[Start]
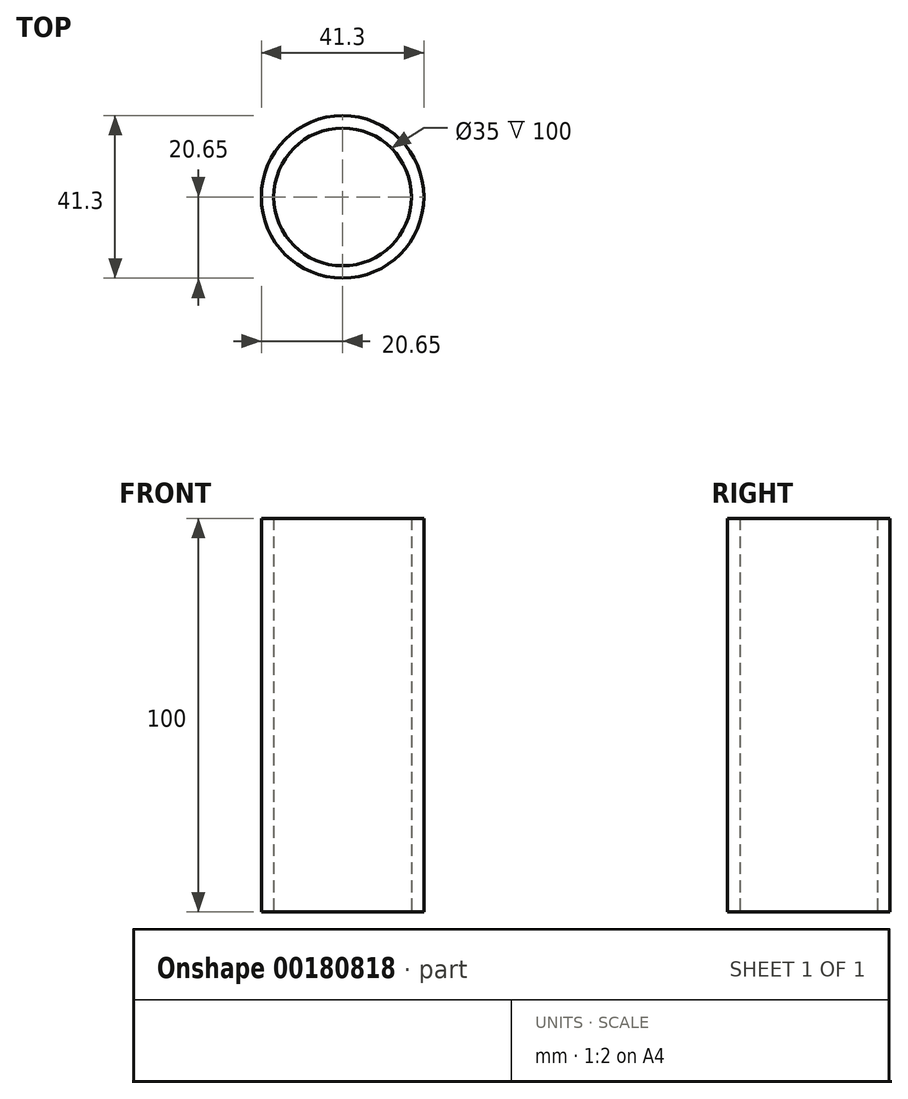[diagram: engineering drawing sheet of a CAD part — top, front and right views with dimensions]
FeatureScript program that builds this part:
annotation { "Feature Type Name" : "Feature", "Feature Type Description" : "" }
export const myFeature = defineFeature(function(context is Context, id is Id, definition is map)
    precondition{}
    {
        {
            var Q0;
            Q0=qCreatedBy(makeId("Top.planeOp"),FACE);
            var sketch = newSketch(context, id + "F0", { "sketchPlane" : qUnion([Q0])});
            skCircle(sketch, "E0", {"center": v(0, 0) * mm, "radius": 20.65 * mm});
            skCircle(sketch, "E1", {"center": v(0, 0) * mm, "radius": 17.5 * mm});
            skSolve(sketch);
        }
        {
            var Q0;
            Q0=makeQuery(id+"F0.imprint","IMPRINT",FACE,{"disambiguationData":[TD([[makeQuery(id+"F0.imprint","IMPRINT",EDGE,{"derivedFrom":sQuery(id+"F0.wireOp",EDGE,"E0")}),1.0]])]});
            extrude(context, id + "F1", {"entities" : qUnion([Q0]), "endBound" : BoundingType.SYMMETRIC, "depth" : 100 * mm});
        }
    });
[End]
§ **DO THIS**
Please copy out, word for word, the stretch of the material from its beginning through the line containing "var sketch = newSketch(context, id", including both ends. Leave the pictures out of your answer.

§ **RESULT OF THE EXERCISE**
[diagram: engineering drawing sheet of a CAD part — top, front and right views with dimensions]
FeatureScript program that builds this part:
annotation { "Feature Type Name" : "Feature", "Feature Type Description" : "" }
export const myFeature = defineFeature(function(context is Context, id is Id, definition is map)
    precondition{}
    {
        {
            var Q0;
            Q0=qCreatedBy(makeId("Top.planeOp"),FACE);
            var sketch = newSketch(context, id + "F0", { "sketchPlane" : qUnion([Q0])});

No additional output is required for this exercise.